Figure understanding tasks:
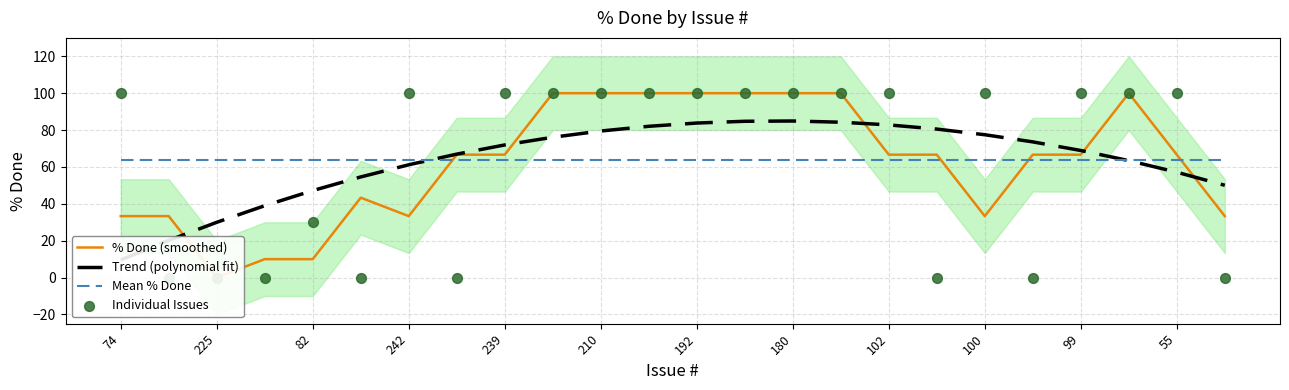

What are all the series names shown in the legend?

% Done (smoothed), Trend (polynomial fit), Mean % Done, Individual Issues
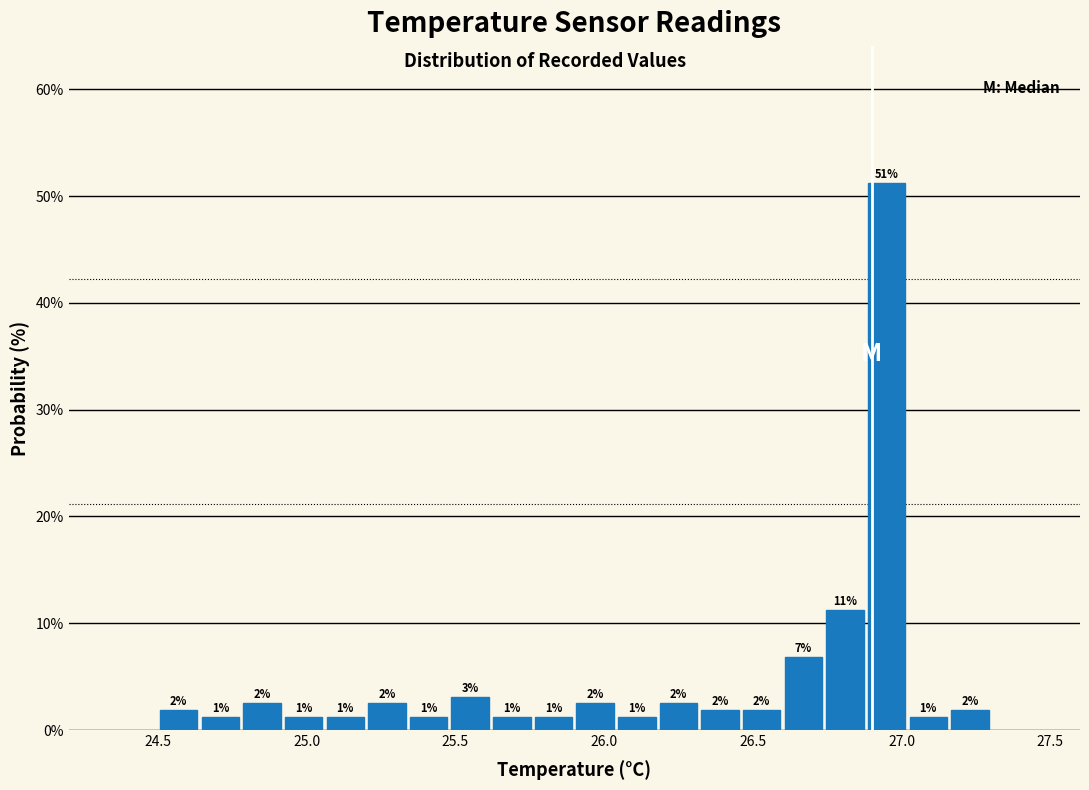

Read against the x-axis, roughly where is the centre of the tallest bar?

26.95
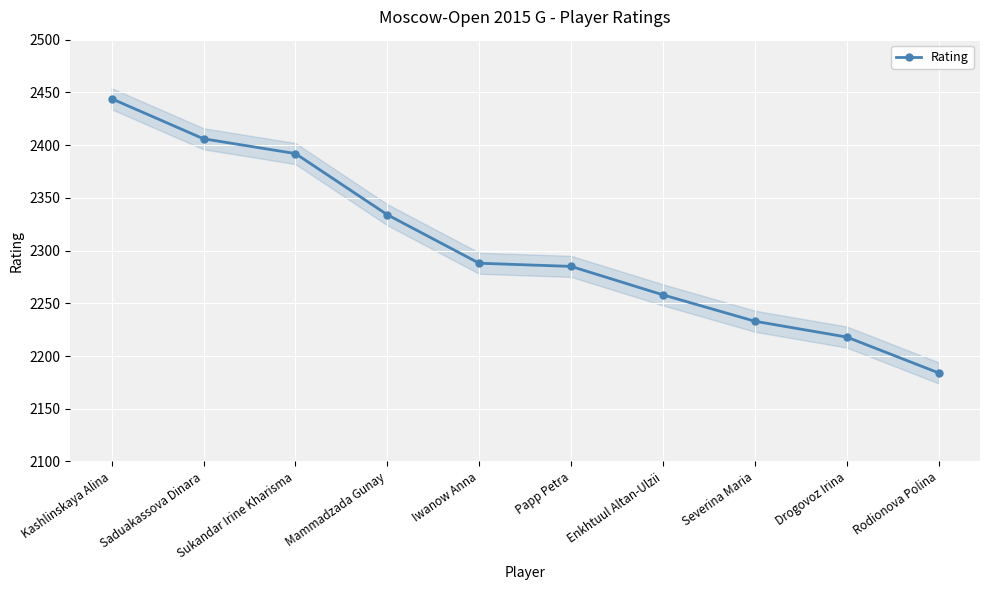

What is the maximum value shown in the chart?

2444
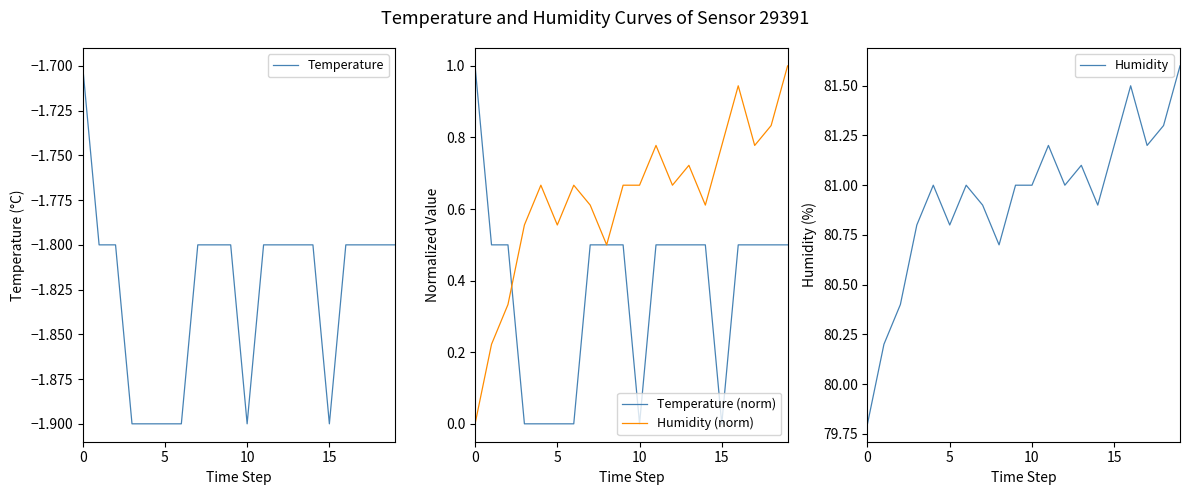

What is the highest value of the Temperature (norm) series?

1.0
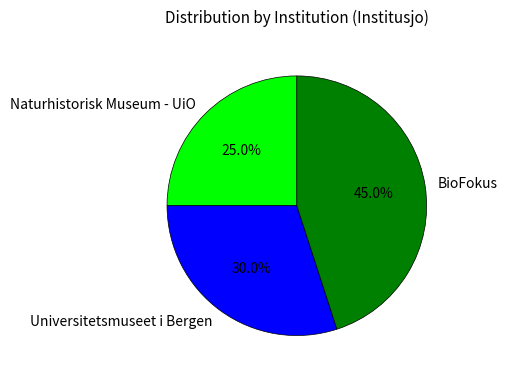

Between BioFokus and Universitetsmuseet i Bergen, which is larger?

BioFokus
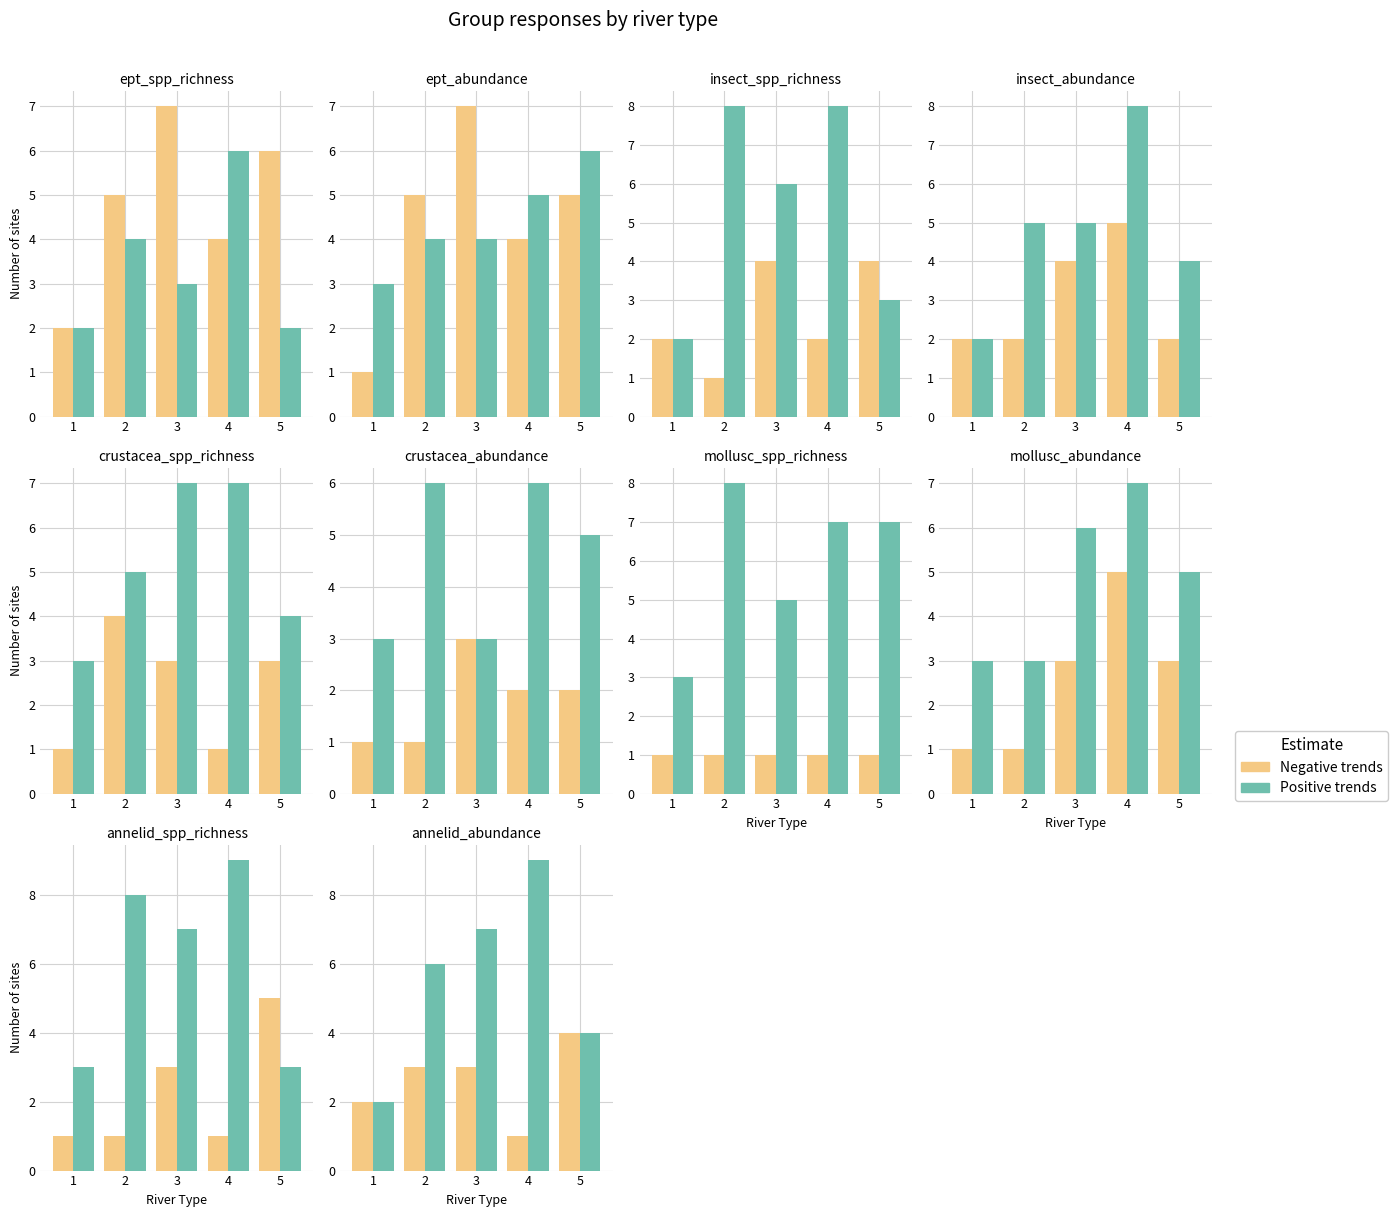

Reading right to left, extract all data points from this chart.

Negative trends: 5=4	4=1	3=3	2=3	1=2
Positive trends: 5=4	4=9	3=7	2=6	1=2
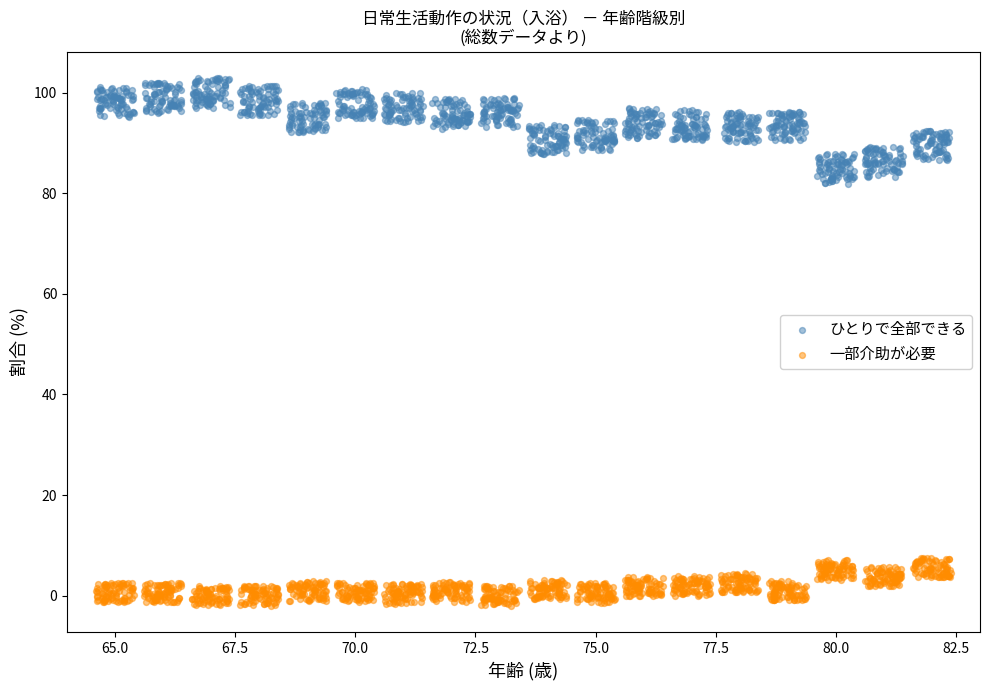

Which series contains the lowest Y value?

一部介助が必要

» Request: Reproduce every line of the listing above word for word, leaving out the pictures.

» Response to the exercise:
What are all the series names shown in the legend?

% Done (smoothed), Trend (polynomial fit), Mean % Done, Individual Issues

Read against the x-axis, roughly where is the centre of the tallest bar?

26.95

What is the maximum value shown in the chart?

2444

What is the highest value of the Temperature (norm) series?

1.0

Between BioFokus and Universitetsmuseet i Bergen, which is larger?

BioFokus

Reading right to left, extract all data points from this chart.

Negative trends: 5=4	4=1	3=3	2=3	1=2
Positive trends: 5=4	4=9	3=7	2=6	1=2

Which series contains the lowest Y value?

一部介助が必要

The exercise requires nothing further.